Text for analysis>
§

Due to the increased pressure in the formation 6 resulting from injection of fluid into the formation via fissures 5b, hydrocarbons and reservoir fluid present in formation 6 are encouraged and driven toward fissures 5a interposed between fissures 5b, as shown in FIGS. 2 & 3, and thereafter drain downwardly to be collected by production tubing 56, and thereafter are pumped to surface.

In a refinement of the above method, immediately upon creation of the fissures 5a, 5b along each of horizontal portions 44, 45 respectively, no injection of fluid is commenced in the injection well 12, and instead all fissures 5a, 5b are allowed to receive hydrocarbon fluids from the formation 6. Both the injection well 12 and the production well 8 used to collect and produce hydrocarbons to surface. After a period of time wherein ambient pressure in formation 6 has become reduced due to withdrawal of hydrocarbons from formation 6, and production thereof reduced to an unacceptably low production rate, injection well 12 is converted from a production well to an injection well, by pressurizing fluid being injected into horizontal portion 44 and thus into fissures 5a. Such procedure then creates zones of higher pressure substantially intermediate fissures 5b, thus “driving” remaining hydrocarbons in formation 6 into fissures 5b, for subsequent collection by production tubing 56, and for production to surface.

§

Information shown>
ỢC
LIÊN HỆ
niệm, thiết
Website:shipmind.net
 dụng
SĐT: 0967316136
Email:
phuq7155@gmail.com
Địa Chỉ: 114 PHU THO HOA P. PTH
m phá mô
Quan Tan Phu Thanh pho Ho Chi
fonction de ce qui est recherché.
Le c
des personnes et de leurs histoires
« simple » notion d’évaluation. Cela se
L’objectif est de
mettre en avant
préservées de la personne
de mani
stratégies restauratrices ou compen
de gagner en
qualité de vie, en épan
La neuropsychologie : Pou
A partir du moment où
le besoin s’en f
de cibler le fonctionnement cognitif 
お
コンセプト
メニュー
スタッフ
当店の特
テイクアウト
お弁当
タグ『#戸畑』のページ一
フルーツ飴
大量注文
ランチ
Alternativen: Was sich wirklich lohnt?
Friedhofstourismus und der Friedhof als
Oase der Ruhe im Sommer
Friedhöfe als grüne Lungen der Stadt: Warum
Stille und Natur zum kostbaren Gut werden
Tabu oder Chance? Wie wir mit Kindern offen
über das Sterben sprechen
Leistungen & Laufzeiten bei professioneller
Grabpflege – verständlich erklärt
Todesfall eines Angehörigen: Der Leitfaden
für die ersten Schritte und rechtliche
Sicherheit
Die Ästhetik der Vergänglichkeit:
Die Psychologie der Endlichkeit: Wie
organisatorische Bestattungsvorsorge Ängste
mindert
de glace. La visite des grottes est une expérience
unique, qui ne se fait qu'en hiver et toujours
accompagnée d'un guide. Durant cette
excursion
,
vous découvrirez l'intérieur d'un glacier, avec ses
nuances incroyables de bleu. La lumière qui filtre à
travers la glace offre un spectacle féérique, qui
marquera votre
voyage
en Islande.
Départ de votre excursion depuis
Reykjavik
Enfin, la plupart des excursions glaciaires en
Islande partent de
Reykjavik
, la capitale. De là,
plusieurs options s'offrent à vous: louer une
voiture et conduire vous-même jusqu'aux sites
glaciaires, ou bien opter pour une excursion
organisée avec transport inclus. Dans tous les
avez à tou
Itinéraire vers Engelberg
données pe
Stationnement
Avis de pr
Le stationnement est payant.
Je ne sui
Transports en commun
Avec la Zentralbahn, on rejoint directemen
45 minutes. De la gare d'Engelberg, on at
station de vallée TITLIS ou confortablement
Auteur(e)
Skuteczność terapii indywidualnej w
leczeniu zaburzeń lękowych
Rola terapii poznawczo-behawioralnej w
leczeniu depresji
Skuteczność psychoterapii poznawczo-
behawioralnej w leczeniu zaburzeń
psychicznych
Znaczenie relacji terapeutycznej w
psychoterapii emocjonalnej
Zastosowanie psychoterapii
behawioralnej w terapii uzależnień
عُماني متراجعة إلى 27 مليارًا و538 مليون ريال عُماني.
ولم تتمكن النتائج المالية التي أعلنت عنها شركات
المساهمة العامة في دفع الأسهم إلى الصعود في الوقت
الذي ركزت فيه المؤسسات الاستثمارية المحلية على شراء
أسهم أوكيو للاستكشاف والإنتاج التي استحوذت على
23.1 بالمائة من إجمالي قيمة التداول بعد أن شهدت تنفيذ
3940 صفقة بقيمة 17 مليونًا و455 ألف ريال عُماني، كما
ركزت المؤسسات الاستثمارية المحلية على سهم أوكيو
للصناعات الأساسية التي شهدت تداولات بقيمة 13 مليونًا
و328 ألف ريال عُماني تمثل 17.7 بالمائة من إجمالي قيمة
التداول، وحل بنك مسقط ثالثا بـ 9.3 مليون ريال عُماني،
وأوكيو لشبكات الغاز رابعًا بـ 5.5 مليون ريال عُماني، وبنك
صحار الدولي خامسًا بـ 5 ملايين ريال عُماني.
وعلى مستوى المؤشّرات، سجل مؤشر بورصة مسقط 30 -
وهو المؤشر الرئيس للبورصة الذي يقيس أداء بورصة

§

What is expected> Reproduce the passage on fluid injection through formation fissures word for word and in full.

Exercise answer>
Due to the increased pressure in the formation 6 resulting from injection of fluid into the formation via fissures 5b, hydrocarbons and reservoir fluid present in formation 6 are encouraged and driven toward fissures 5a interposed between fissures 5b, as shown in FIGS. 2 & 3, and thereafter drain downwardly to be collected by production tubing 56, and thereafter are pumped to surface.

In a refinement of the above method, immediately upon creation of the fissures 5a, 5b along each of horizontal portions 44, 45 respectively, no injection of fluid is commenced in the injection well 12, and instead all fissures 5a, 5b are allowed to receive hydrocarbon fluids from the formation 6. Both the injection well 12 and the production well 8 used to collect and produce hydrocarbons to surface. After a period of time wherein ambient pressure in formation 6 has become reduced due to withdrawal of hydrocarbons from formation 6, and production thereof reduced to an unacceptably low production rate, injection well 12 is converted from a production well to an injection well, by pressurizing fluid being injected into horizontal portion 44 and thus into fissures 5a. Such procedure then creates zones of higher pressure substantially intermediate fissures 5b, thus “driving” remaining hydrocarbons in formation 6 into fissures 5b, for subsequent collection by production tubing 56, and for production to surface.